> YOUR GOAL
Your task is to copy the data exactly while leaving out every picture.

> DATASET RECORDS

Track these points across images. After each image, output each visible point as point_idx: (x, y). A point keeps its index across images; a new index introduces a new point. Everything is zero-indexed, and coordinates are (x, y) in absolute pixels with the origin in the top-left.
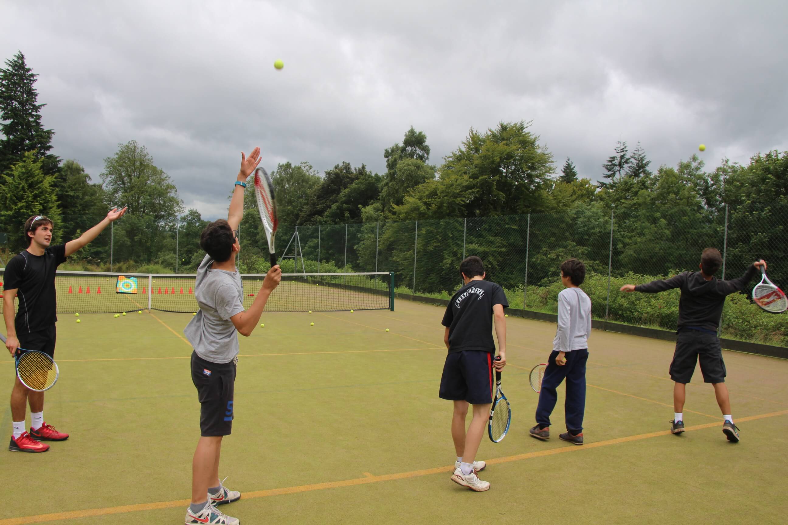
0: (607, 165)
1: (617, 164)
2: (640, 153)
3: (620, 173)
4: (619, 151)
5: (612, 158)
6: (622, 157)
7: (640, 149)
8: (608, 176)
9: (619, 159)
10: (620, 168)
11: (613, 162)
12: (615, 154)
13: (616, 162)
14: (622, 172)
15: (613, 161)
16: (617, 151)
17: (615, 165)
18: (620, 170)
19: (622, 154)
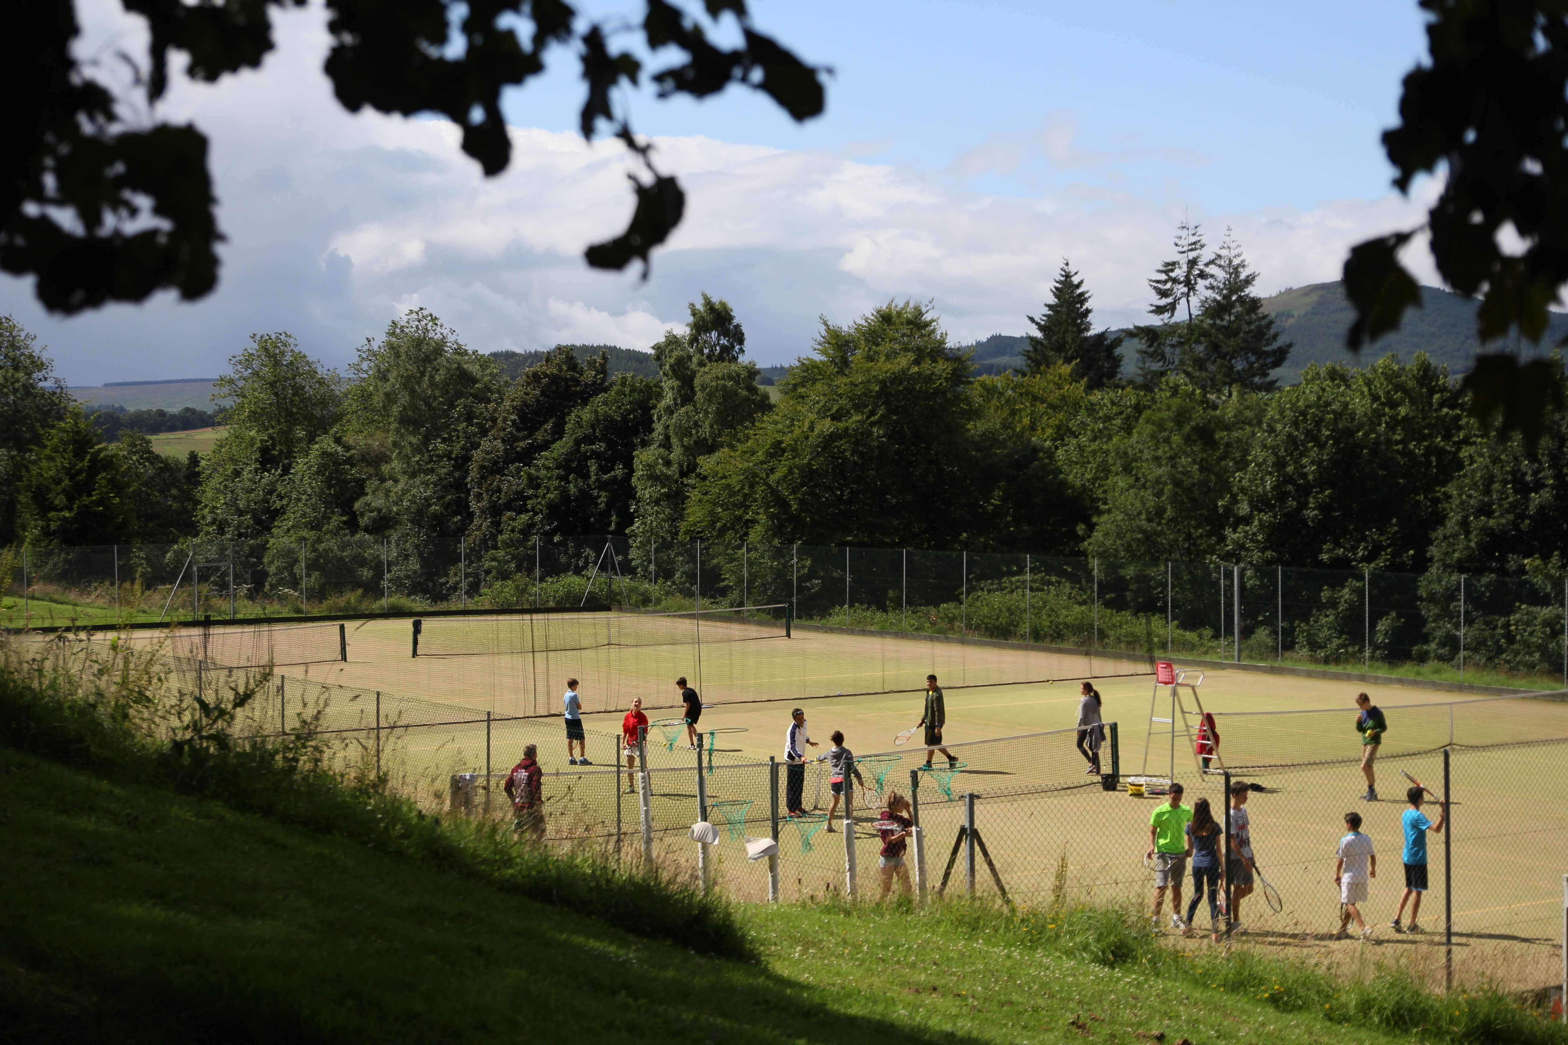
0: (1158, 282)
1: (1182, 279)
2: (1233, 253)
3: (1188, 301)
4: (1185, 249)
5: (1167, 264)
6: (1192, 263)
7: (1233, 245)
8: (1159, 310)
9: (1185, 268)
10: (1189, 290)
11: (1173, 275)
12: (1174, 257)
13: (1180, 273)
14: (1195, 301)
15: (1172, 270)
16: (1181, 249)
17: (1175, 281)
18: (1188, 295)
19: (1192, 255)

> RESPONSE
Track these points across images. After each image, output each visible point as point_idx: (x, y). A point keeps its index across images; a new index introduces a new point. Everything is zero-indexed, and coordinates are (x, y) in absolute pixels with the origin in the top-left.
0: (607, 165)
1: (617, 164)
2: (640, 153)
3: (620, 173)
4: (619, 151)
5: (612, 158)
6: (622, 157)
7: (640, 149)
8: (608, 176)
9: (619, 159)
10: (620, 168)
11: (613, 162)
12: (615, 154)
13: (616, 162)
14: (622, 172)
15: (613, 161)
16: (617, 151)
17: (615, 165)
18: (620, 170)
19: (622, 154)
0: (1158, 282)
1: (1182, 279)
2: (1233, 253)
3: (1188, 301)
4: (1185, 249)
5: (1167, 264)
6: (1192, 263)
7: (1233, 245)
8: (1159, 310)
9: (1185, 268)
10: (1189, 290)
11: (1173, 275)
12: (1174, 257)
13: (1180, 273)
14: (1195, 301)
15: (1172, 270)
16: (1181, 249)
17: (1175, 281)
18: (1188, 295)
19: (1192, 255)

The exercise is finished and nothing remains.